If you have material you'd like to contribute, please see this page, with a few guidlines that would help me serve us all better.

These are posted in the order I received them with the most recently-received ones at the top.

Buddy Rich photos contributed by friends

Steve Jacobs, from Mapex Drums USA, contributed these excellent photos of Buddy at Disneyland.

Walter Hern contributed these photos of Buddy from two different eras.

Click here for his photos, from a September, 1963 performance with Harry James, and a concert featuring Buddy's own band, in 1972. Both performances are at Disneyland.

Fred Marcin has contributed some GREAT photos, and a recording he made at the concert, to go with them!

Click here for his photos, from a January 24th, 1980 concert that Fred attended.

Here's a great autographed photo of Buddy Rich as a child performer, from 1923, when Buddy would have been about 6 years old, contributed by Rex Strother, from Salt Lake, Utah. (This is scanned at 300 dpi, so it's suitable for printing.)

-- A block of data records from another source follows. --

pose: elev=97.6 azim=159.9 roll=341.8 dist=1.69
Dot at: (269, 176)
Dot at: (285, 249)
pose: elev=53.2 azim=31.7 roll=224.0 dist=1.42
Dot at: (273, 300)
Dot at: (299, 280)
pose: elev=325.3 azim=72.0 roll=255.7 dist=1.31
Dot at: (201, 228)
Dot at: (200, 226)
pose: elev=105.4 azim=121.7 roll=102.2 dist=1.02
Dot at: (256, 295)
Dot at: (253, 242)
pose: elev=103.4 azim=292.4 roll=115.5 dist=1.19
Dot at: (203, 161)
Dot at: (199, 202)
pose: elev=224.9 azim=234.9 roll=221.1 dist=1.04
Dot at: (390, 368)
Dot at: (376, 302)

Note: Rex was kind enough to send along an even larger scan of this same photo, also at 300 dpi, which would make a nice 8X10 print. Click here for the larger one.

Rex's comments:

I was going through the memorabilia of Eileen Barton, from her estate (she was a 40s/50s pop singer) and she had an 8x10, signed to her mother Elsie (Eileen's parents were in vaudeville) from "Traps, The Drum Wonder" - dated February 12, 1923.

Here it is (autographed to Elsie Barton, mother of Eileen Barton the pop singer who had the #1 hit "If I Knew You Were Comin' I'd've Baked a Cake" on Mercury).Rex Strother (Salt Lake City, UT)

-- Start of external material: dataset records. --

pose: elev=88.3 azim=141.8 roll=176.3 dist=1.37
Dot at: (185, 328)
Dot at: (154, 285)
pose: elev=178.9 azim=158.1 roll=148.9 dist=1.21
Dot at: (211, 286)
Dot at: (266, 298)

Here are my photos, from a 1977 Buddy Rich concert in Minneapolis. (Mike James)

Photos contributed by Gary Kindt, including one photo of Buddy with Harry James in 1964, and three photos of Buddy with his own band, from 1982.

Here's a big selection of 38 photos contributed by Glen Darling. These photos are from two performances in Nutley, New Jersey, in 1974 and 1975. Glen, and his friend Marla Parris, provided the notes below:

First, my thanks to Mike James. He is a real human being, an avid Buddy Rich fan and a man dedicated to music.

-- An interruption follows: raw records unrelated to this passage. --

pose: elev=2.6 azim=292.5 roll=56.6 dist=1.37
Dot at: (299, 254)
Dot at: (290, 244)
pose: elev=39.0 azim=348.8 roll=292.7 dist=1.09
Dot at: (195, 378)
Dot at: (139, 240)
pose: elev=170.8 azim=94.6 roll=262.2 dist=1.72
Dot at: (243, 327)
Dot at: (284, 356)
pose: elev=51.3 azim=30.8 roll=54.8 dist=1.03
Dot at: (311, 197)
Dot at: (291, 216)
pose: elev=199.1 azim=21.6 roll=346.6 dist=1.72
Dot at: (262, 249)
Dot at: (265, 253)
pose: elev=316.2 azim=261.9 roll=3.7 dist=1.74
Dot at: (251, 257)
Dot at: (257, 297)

My thanks second to Marla Parris, who emailed me after I posted some of these pictures on my Yahoo 360 site to tell me she was at both performances. She reminded me of the name of the club in where I took the March 1974 pictures. Marla is special people.

These notes are from both of us.

March 1974:

Colony Three, Nutley, NJ. (I said Belleville, NJ, which borders Nutley. But, Marla says Nutley, Her mind is a steel trap. Mine's a steel sieve. AND she is younger and prettier than me, so Nutley it is.)

For you fans of detail, he was using the Slingerland TDR (Total Dynamic Response) snare drum, later designated as a Buddy Rich snare drum with the TDR strainer. As always, the drums sounded like artillery - the snare a machine gun and the bass drum like a cannon.

Charlie Callas (a comedian and TV star at the time) was in the audience. Charlie is also a drummer. He sat in, playing "Love For Sale". Buddy grabbed a camera from a patron and climbed all over Charlie pretending to take pictures. Charlie did his usual shtick of making faces.

Interesting note: when Charlie played, Buddy's drums did not sound like artillery - the snare a machine gun and the bass drum a cannon. When Buddy played them, they did. Another testimony to the fact that he Man had magic in his hands and he played his ass off as usual.

I don't have a lot details to share on the Holiday Inn gig from 1975, other than noticing that the tunes were much longer than the recorded versions because Buddy was allowing more soloists and letting those soloists really stretch out.

My guess? This was due to having the recently disbanded small group for a year, where the guys really blew out.

The other memory was the wild, loud reception from the audience for Ben Brown's bass and Steve Marcus' soprano/wah wah solo on Three Day Sucker, followed by Buddy's solo at the end of the tune - left hand 16th notes on the snare, right hand accenting on different drums/cymbals (just like the record), but this time he really went through the paces. A real treat.